Donald Trump Jr., Rudy Giuliani, a longtime Trump advisor who has also acted as Trump’s lawyer, and former White House communications employees Dan Scavino and Julia Hahn are named as defendants in the lawsuit.
It claims that after House lawmakers summoned Vindman to testify, the defendants and others conspired to spread “false narratives” about him, including that he was a spy for Ukraine and had spoken disparagingly of the United States to foreign officials; leaked classified information about him; falsely accused him of lying under oath, and worked to sabotage his expected promotion to colonel.
“Defendants’ actions against Lt. Col. Vindman sent a message to other potential witnesses as well: cooperate at your own peril,” the suit states, adding that “the message reverberates to this day” as witnesses in the congressional investigation into the Jan. 6 riot at the U.S. Capitol defy subpoenas at the direction of the Republican former president.
Trump Jr.’s, Scavino’s, and Giuliani’s lawyers did not immediately respond to messages requesting comment. Hahn also did not respond to a request for comment through email.
Vindman, an Iraq war veteran whose family left the Soviet Union when he was a youngster, was a crucial impeachment witness, claiming that he expressed worry twice about Trump’s effort to have Ukraine probe Biden.
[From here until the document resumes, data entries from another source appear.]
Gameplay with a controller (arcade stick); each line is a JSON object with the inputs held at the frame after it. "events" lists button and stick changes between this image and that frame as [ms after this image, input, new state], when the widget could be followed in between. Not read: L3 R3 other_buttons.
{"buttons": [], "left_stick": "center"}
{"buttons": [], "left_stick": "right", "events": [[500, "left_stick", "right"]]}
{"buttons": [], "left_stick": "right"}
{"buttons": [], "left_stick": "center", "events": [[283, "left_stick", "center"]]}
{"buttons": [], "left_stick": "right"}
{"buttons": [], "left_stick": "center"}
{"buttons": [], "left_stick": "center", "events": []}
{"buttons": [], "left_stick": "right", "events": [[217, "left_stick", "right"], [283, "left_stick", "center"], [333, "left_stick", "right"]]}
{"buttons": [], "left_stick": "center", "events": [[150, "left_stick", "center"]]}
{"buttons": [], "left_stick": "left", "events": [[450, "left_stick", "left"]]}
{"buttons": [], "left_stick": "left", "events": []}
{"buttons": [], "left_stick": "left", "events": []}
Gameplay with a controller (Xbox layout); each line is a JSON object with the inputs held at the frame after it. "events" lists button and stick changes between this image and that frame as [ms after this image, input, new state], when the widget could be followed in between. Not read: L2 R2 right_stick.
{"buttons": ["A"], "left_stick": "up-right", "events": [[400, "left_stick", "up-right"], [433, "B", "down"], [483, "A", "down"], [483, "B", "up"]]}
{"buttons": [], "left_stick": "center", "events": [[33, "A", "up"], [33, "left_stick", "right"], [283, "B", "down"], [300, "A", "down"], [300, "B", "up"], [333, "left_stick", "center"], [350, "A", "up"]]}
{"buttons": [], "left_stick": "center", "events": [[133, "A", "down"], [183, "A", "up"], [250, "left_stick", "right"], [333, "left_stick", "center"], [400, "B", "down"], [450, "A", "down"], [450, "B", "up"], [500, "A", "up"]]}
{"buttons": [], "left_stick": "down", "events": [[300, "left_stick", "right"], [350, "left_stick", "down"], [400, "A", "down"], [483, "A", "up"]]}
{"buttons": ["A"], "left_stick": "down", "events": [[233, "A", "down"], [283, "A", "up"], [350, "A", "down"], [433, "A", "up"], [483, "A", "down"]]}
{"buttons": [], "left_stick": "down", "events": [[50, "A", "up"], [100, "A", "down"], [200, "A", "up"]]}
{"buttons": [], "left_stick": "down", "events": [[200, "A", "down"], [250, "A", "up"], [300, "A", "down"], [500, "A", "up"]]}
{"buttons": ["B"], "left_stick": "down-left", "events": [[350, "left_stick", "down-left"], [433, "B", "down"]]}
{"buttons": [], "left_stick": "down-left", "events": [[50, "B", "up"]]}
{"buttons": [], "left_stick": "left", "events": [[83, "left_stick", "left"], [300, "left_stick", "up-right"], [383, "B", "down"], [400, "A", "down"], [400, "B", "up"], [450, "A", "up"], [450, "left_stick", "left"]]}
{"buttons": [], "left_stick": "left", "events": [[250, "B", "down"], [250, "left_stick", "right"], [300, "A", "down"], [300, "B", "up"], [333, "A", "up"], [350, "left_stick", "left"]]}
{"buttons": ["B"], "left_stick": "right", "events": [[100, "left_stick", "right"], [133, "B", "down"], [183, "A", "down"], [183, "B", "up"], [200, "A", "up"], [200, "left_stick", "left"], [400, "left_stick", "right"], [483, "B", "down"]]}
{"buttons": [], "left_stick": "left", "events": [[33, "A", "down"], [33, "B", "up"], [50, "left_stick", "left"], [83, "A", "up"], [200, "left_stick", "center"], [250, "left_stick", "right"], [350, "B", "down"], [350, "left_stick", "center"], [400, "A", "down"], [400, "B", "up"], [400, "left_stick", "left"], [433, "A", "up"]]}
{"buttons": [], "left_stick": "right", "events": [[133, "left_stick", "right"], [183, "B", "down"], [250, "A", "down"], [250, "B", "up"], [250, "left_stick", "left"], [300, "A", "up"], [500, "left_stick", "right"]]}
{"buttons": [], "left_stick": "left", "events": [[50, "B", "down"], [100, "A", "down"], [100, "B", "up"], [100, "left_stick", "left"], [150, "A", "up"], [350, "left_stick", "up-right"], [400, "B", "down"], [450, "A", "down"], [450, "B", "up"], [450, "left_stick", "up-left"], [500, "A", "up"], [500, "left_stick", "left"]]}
After listening to Trump’s talk with Ukraine’s leader, Volodymyr Zelenskyy, in July 2019, he told a lawyer at the National Security Council about his worries.
According to the lawsuit, Vindman quickly became a “household name” as a result of a defamation campaign.
“The assaults on Lt. Col. Vindman were not accidental nor coincidental, nor were they the consequence of ordinary politics or current news cycles,” according to the complaint.
“Rather, the coordinated campaign was the result of a common understanding and agreement among and between President Trump, Defendants, and others comprising a close group of aides and associates inside and outside the White House, to target Lt. Col. Vindman in a specific way for the specific purpose of intimidation and retaliation,” the complaint continues.
Vindman “has suffered considerable financial, emotional, and reputational injury” as a consequence of the treatment, according to the complaint, which seeks compensatory and punitive damages.
Vindman announced his retirement from the Army after more than 21 years in July 2020, and at the time, he made identical claims of harassment, bullying, and intimidation as those made in Wednesday’s complaint. He has now published “Here, Right Matters: An American Story,” a book about his experiences.